The CIO of Finland’s Etera has defended the pensions mutual’s 2013 results that saw investments return just 0.3%, arguing that inaccurate predictions of its tracking error left it focusing on volatility control.

Jari Puhakka, who joined the €5.5bn mutual in 2010, pointed out that, despite its low returns, Etera’s risk-balancing approach had been successful in keeping its portfolio volatility around 2% last year.

He told IPE that, where his investment team in 2011-12 had been able to benefit from greater market volatility to complete tactical deals in emerging market debt, attempts to replicate such deals last year incurred losses.

Etera subsequently began reassessing its investment strategy, he added, with changes being implemented from the autumn.

“The major problem was that our realised tracking error to the [Finnish pension] system was several times higher than forecast,” he said.

“This meant we had to focus more on beta control and analysis to make sure our return did not fluctuate too much compared with the system.

“We still want to have a very different allocation and much higher Sharpe ratio than on average, however.”

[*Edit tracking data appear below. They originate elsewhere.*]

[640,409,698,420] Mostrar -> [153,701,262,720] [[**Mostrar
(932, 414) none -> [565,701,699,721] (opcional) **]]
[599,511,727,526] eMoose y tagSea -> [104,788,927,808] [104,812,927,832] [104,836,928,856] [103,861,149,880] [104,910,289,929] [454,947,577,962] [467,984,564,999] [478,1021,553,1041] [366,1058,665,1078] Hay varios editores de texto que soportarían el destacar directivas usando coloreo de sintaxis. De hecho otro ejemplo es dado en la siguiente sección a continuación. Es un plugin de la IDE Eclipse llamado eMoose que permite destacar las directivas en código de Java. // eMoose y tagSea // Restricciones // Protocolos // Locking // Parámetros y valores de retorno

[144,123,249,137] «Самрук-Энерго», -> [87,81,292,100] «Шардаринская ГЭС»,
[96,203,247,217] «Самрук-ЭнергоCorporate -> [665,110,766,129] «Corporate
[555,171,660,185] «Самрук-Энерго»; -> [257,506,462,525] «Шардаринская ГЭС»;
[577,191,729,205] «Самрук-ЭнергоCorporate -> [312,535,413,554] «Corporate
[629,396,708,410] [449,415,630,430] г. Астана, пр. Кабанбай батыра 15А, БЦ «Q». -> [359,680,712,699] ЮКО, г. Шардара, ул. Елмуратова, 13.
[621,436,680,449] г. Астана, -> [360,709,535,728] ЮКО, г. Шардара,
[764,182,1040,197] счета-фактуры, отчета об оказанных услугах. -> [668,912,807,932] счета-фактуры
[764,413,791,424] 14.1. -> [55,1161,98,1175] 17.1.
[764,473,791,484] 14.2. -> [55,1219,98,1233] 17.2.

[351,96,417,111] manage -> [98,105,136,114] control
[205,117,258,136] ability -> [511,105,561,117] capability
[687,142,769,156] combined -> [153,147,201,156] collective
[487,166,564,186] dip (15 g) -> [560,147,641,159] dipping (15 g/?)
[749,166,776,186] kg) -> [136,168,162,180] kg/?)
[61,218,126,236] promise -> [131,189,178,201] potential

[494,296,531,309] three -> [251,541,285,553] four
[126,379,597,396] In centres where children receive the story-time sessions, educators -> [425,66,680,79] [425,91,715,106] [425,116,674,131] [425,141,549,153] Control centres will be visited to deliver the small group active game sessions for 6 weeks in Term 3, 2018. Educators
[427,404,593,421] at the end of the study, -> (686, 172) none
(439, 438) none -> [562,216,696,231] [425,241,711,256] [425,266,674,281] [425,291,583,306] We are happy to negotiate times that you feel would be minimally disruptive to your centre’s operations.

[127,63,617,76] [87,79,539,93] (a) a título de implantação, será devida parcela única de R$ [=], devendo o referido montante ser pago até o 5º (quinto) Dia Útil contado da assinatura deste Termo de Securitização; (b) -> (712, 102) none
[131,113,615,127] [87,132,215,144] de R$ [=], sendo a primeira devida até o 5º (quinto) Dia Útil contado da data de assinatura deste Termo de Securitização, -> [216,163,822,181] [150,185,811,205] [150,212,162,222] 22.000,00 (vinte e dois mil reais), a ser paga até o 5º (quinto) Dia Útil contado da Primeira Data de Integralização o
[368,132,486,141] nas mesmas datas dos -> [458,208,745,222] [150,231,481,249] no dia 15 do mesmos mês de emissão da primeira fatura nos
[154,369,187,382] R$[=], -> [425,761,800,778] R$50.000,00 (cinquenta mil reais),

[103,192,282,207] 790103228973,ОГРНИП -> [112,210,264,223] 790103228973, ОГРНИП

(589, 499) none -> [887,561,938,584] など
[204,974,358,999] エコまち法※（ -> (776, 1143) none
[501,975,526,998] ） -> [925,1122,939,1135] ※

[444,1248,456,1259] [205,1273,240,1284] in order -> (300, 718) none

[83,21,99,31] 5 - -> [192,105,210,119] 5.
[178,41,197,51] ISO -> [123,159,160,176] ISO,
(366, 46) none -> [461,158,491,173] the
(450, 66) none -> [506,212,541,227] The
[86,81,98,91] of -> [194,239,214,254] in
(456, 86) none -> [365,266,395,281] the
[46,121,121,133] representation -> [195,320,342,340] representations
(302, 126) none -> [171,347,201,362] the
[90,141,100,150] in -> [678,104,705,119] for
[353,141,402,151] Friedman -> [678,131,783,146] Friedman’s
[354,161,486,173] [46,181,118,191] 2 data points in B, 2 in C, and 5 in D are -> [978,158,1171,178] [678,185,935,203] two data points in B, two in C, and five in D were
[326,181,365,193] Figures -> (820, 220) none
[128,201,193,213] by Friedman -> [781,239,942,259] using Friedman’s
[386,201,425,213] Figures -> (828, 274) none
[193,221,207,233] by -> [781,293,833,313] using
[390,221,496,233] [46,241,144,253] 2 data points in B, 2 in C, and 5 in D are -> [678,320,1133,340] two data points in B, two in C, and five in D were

Explaining how the mutual would seek to improve its returns from risk premia, he said: “We will concentrate more on optimising our beta allocation, and we are more risk controlled in [pursuing] alpha seeking strategies.”

The mutual’s solvency ratio declined markedly over the course of 2013, falling 6.1 percentage points to 15.2% in 12 months.

This was a result of the way in which solvency ratios are calculated, last year requiring a nearly 5% return from participants to keep pace with liabilities.

The mutual has historically also pursued a lower exposure to equities than its rivals. As of September, it had invested 20% of its portfolio in listed stocks.

At the same time, Ilmarinen and LocalTapiola invested 30% in listed equity, and Pension Fennia 25% – all of which enjoyed stronger 2013 returns aided by stocks.

Etera’s declining solvency ratio has not gone unnoticed, last year leading to reports in Finnish newspapers that a merger with mutual Ilmarinen was in the cards.

However, the company’s managing director Hannu Tarkkonen at the time denied it was considering any plan to join with the €32bn rival.